Add results.

k2-fsa · Apr 11, 2021 · c800c25 · c800c25
1 parent 84f37bd
commit c800c25
Show file tree

Hide file tree

Showing 3 changed files with 114 additions and 12 deletions.
diff --git a/egs/librispeech/asr/simple_v1/RESULTS.md b/egs/librispeech/asr/simple_v1/RESULTS.md
@@ -390,6 +390,26 @@ Average over last 5 epochs, When using 40 filter banks instead of 80 (also twice
 2021-03-25 21:52:23,645 INFO [mmi_att_transformer_decode.py:329] [test-clean] %WER 6.93% [3645 / 52576, 529 ins, 308 del, 2808 sub ]
 2021-03-25 21:53:10,674 INFO [mmi_att_transformer_decode.py:329] [test-other] %WER 18.53% [9697 / 52343, 1136 ins, 929 del, 7632 sub ]
 
+## 2021-04-11
+
+By Fangjun.

● Source material:
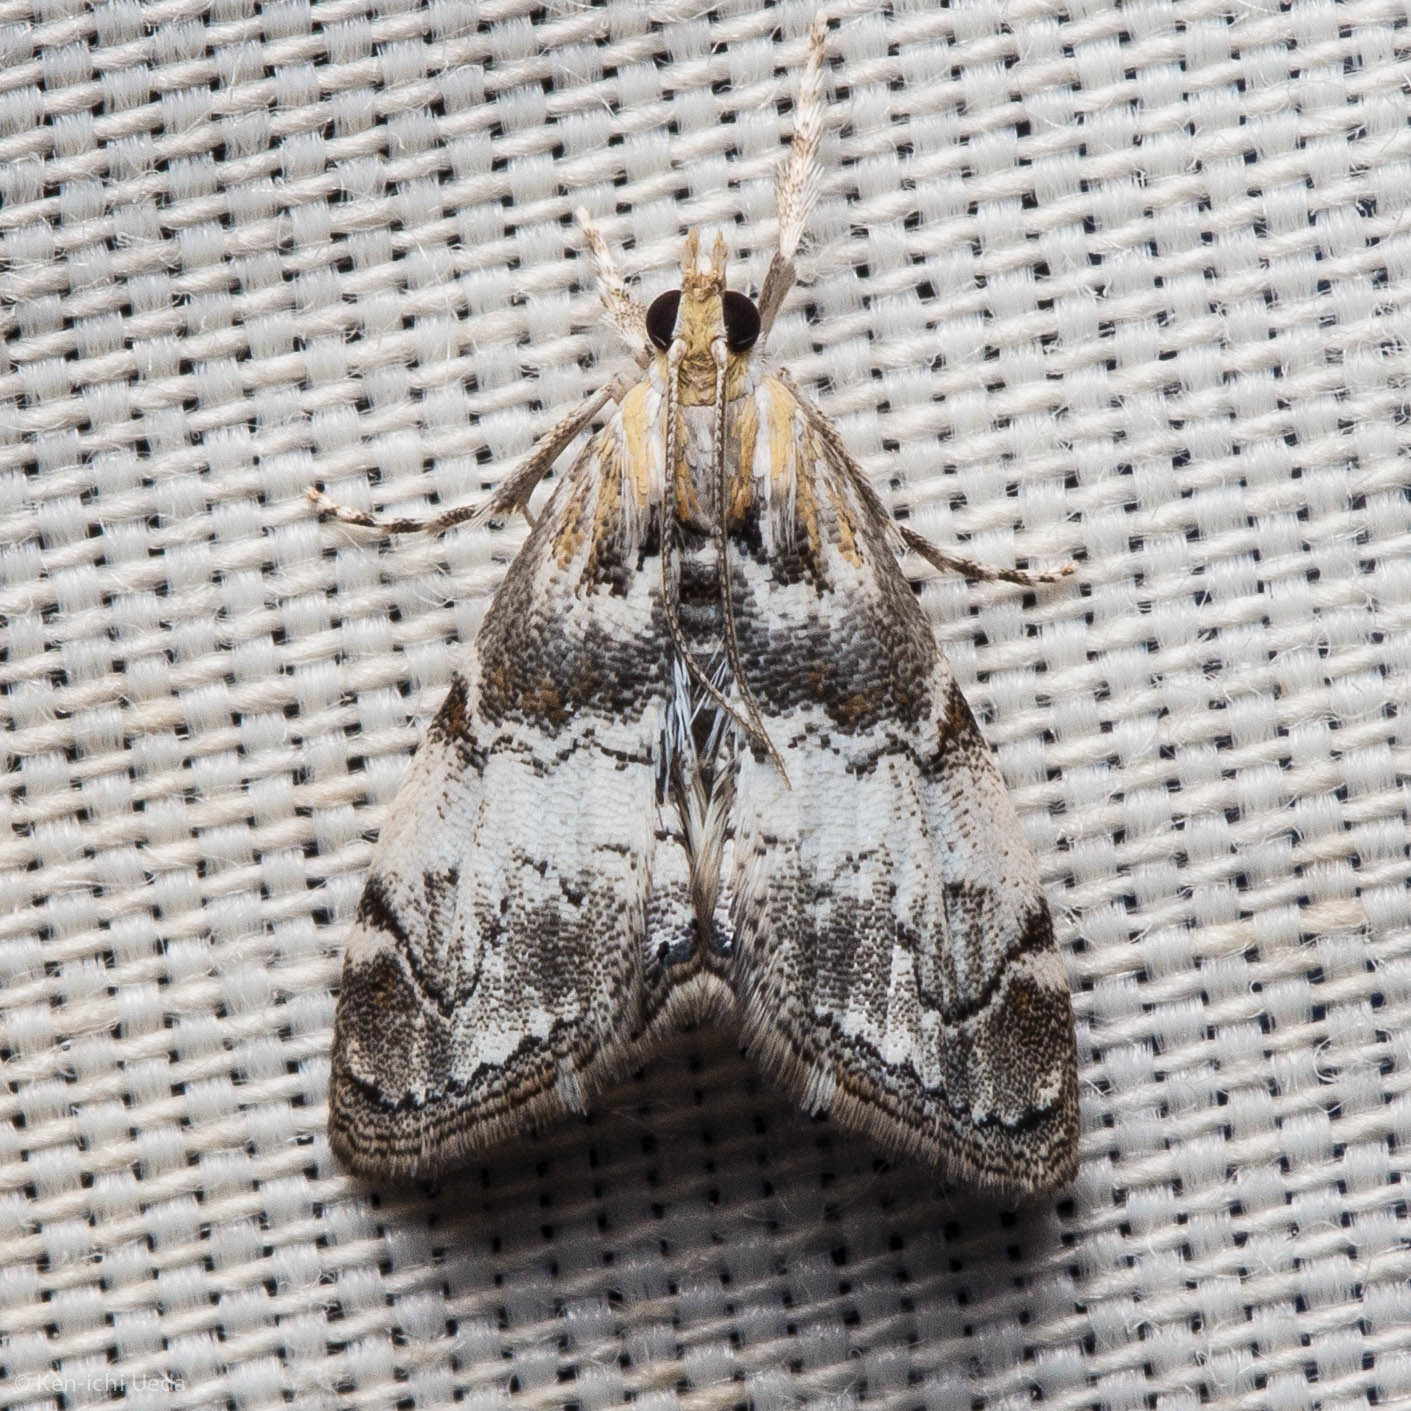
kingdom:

● Problems:
A – From the commit page, set down the passage from "Add results." to "and 12 deletions." with each word unchanged.
B – According to the commit page, how many additions and deletions does the commit contain?
C – List the error counts that the commit page reports for the test-other set, each with its type.

● Per-task outputs:
A –
Add results.

k2-fsa · Apr 11, 2021 · c800c25 · c800c25
1 parent 84f37bd
commit c800c25
Show file tree

Hide file tree

Showing 3 changed files with 114 additions and 12 deletions.

B – 114 additions and 12 deletions.

C –
1136 insertions
929 deletions
7632 substitutions